Oh and in response to the OP, I recall the year ds got a DS (might have been called something different then). It seemed very expensive and we bought it and the accessories and the gps bought some games. dd (who was 2ish) had mountains of plastic and I caught my throat when it was round the tree. In the end it didn't matter a bit - he had the tiniest pile in comparison but he had what he really really wanted.

Rebeccash · 22/11/2010 21:47

Until my ds was about 6 we spent fuck
all not much as we were totally skint. Now our finances are considerably better we spend anything between £100 and £300 on him but we can afford to and don't spoil him the rest of the year.

bigpurple · 22/11/2010 21:54

Only read op so apologises if someone else has mentioned.

Re different piles of stuff, I had this last year, my dd had small expensive stuff, and my ds had large cheap stuff. I was wondering what to do re Christmas morning.

My mum suggested large cardboard boxes from supermarket, and shredded paper, and hid small presents inside. My dd was thrilled with the same size pile as her brother, and had the presents she wanted inside.

BlueberryPancake · 23/11/2010 12:42

We don't have many family members who buy/send presents for the kids, just one grandma and two god parents. So we tend to get one large presents for each of our two boys and a few small toys. They are both into the same things so they share all the presents:

DS1 a bike, a disco ball (that's what he wants!), some lego

DS2 a junior scalectix set, some cars and a helicopter, and a toy keyboard.

My MIL wants to get then a super huge cardboard rocket which will take half of their bedroom, but they will love it!!!

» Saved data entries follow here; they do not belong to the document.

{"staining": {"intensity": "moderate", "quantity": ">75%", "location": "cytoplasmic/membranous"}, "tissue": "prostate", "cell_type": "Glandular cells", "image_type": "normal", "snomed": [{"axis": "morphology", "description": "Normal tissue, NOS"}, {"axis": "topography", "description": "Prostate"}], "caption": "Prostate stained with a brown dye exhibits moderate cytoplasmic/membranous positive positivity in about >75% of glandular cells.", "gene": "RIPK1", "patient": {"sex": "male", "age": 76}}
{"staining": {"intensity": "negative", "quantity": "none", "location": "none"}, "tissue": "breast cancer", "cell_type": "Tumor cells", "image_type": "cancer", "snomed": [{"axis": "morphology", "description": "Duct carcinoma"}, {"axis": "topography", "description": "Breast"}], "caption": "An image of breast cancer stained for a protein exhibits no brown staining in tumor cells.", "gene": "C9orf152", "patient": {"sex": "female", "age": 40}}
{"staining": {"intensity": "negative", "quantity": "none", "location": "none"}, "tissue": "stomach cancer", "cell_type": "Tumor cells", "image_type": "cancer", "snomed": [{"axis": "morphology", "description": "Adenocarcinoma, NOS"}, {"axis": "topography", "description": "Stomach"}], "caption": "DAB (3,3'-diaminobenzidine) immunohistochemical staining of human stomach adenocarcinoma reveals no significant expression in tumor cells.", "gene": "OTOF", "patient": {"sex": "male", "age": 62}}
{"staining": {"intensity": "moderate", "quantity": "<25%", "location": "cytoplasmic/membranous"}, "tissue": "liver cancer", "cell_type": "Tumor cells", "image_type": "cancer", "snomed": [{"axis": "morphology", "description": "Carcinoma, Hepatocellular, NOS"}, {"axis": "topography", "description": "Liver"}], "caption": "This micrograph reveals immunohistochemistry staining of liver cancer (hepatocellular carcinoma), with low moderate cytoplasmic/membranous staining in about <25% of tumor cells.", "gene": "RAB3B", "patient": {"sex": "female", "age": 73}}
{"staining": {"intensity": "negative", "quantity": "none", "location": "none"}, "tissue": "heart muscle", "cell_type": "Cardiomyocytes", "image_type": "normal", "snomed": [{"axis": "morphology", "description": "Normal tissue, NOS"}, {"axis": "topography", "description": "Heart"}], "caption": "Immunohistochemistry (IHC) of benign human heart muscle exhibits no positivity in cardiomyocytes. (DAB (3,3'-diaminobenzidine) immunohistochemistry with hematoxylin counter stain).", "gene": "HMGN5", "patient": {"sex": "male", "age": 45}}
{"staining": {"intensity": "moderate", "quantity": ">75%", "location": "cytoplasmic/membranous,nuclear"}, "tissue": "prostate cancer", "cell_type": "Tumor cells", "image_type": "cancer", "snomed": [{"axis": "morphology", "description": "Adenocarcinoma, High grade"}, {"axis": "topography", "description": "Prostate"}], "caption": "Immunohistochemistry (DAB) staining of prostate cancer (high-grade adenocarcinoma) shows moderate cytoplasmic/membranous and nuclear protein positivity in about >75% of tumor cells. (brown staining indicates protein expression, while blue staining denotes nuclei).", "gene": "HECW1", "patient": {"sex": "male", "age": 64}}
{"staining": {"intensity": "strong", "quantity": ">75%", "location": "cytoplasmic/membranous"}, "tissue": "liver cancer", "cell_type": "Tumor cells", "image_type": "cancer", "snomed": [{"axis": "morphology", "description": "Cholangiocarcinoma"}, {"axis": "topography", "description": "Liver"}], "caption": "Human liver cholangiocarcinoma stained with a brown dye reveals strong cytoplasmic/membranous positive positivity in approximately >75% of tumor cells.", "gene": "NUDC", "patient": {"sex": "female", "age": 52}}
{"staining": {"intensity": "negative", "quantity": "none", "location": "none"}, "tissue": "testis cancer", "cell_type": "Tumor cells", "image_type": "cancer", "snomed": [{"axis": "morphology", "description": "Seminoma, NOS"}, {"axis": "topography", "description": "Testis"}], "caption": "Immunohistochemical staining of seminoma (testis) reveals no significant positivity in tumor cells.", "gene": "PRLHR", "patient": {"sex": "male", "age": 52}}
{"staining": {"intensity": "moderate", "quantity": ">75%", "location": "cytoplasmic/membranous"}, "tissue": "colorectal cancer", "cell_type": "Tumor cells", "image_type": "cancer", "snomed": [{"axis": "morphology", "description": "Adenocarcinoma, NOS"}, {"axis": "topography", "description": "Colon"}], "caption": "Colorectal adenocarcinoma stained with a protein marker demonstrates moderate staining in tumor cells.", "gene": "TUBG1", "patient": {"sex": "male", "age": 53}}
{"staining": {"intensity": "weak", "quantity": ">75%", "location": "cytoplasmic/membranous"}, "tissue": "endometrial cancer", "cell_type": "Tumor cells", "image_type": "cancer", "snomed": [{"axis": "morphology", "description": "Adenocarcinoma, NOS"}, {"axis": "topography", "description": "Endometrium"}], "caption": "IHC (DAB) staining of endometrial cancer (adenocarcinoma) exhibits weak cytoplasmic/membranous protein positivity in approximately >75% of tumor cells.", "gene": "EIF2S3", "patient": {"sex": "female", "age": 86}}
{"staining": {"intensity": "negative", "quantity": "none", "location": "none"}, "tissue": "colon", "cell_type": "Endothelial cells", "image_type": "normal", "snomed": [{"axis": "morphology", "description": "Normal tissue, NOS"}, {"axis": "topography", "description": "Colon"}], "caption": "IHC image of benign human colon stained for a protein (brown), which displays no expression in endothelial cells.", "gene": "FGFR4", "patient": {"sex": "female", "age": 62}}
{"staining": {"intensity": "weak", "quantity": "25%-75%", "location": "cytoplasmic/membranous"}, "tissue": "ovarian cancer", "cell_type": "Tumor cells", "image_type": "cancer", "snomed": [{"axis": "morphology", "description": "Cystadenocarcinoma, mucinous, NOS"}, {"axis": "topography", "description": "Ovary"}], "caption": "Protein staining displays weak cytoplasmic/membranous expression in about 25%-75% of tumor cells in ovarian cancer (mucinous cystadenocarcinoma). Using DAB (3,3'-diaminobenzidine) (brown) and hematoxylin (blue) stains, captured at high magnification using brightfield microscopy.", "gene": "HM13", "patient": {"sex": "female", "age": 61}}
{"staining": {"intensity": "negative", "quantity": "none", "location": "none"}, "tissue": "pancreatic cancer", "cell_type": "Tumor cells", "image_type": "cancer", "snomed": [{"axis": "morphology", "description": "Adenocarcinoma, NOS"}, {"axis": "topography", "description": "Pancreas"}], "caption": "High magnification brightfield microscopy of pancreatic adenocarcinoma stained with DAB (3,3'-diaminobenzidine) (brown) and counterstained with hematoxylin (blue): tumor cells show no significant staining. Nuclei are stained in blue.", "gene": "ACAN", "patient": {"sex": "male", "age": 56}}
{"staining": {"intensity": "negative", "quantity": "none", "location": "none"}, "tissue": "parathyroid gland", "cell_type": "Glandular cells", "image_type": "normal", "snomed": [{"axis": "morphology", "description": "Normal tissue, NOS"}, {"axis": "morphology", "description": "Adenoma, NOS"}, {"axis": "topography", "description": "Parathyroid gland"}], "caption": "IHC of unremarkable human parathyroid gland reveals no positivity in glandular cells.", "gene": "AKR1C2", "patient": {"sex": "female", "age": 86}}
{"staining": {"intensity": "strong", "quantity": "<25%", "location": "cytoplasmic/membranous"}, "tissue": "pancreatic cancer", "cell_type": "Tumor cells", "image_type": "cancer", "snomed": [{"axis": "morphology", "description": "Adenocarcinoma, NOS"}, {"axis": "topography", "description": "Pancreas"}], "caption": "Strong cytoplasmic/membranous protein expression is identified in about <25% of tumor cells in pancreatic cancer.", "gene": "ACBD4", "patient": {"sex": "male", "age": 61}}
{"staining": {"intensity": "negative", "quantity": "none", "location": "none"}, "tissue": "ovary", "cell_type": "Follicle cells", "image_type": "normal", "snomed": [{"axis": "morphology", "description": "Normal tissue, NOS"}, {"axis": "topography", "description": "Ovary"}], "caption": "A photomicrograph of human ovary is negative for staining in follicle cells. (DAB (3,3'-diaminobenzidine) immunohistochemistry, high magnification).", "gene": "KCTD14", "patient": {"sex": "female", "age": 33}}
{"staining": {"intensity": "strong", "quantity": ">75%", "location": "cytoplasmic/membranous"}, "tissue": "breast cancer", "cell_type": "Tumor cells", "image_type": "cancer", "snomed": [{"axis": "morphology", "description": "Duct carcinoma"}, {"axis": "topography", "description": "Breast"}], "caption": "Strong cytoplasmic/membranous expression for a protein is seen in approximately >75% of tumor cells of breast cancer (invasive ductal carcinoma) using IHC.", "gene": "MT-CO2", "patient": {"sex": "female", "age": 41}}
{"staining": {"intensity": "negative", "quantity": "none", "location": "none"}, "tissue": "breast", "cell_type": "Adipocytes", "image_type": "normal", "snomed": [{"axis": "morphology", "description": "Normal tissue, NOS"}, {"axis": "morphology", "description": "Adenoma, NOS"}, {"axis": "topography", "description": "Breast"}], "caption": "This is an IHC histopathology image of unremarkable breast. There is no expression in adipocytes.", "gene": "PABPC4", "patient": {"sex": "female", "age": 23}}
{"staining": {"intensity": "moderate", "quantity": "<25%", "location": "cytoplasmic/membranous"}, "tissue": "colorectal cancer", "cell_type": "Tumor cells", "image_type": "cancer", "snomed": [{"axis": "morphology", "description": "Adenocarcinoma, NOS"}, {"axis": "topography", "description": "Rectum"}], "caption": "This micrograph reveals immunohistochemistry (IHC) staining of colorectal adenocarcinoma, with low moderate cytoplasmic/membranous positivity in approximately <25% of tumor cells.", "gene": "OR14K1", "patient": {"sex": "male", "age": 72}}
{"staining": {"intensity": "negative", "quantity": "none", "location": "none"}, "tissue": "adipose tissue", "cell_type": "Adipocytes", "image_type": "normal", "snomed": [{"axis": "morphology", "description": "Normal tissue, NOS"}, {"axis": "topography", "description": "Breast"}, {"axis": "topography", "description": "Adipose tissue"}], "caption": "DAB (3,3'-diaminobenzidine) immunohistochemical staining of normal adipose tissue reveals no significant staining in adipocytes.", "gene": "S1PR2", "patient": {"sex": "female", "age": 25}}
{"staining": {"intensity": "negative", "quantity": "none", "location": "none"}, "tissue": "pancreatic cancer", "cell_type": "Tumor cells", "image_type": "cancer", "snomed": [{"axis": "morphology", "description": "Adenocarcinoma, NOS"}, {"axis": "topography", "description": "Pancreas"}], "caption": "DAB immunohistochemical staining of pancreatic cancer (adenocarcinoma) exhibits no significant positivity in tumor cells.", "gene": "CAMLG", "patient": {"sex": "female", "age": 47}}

I suppose it's great to have two boys just one year apart.

Budget: £120 each top.

upahill · 23/11/2010 12:44

I've budgeted for £500 each. They are 14 and 11 (and I've saved about £600 for DH present so far)

BlueberryPancake · 23/11/2010 12:45

By the way, we don't buy them many toys during the year (some stuff from charity shop once in a while) apart from their birthday. So we do tend to get them some nice things at Christmas.